*** Opening of DATA PROVIDED ***
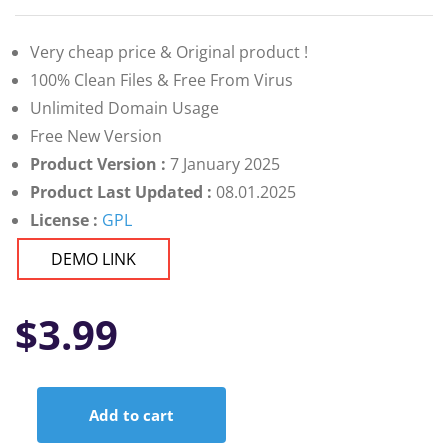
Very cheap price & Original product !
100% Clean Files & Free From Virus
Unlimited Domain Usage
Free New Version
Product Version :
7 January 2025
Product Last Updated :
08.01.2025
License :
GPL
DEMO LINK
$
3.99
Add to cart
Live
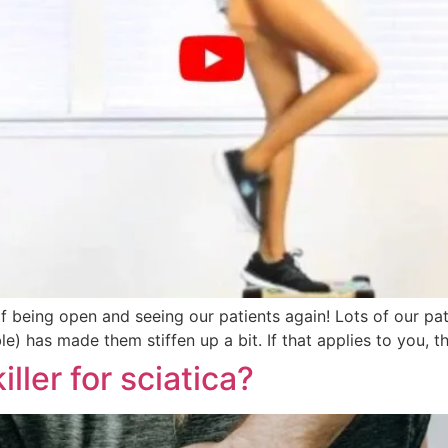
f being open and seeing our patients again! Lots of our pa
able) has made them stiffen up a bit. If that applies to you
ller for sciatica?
*** Close of DATA PROVIDED ***
Copy out, from the data above, each line where the string "Free" is present.

100% Clean Files & Free From Virus
Free New Version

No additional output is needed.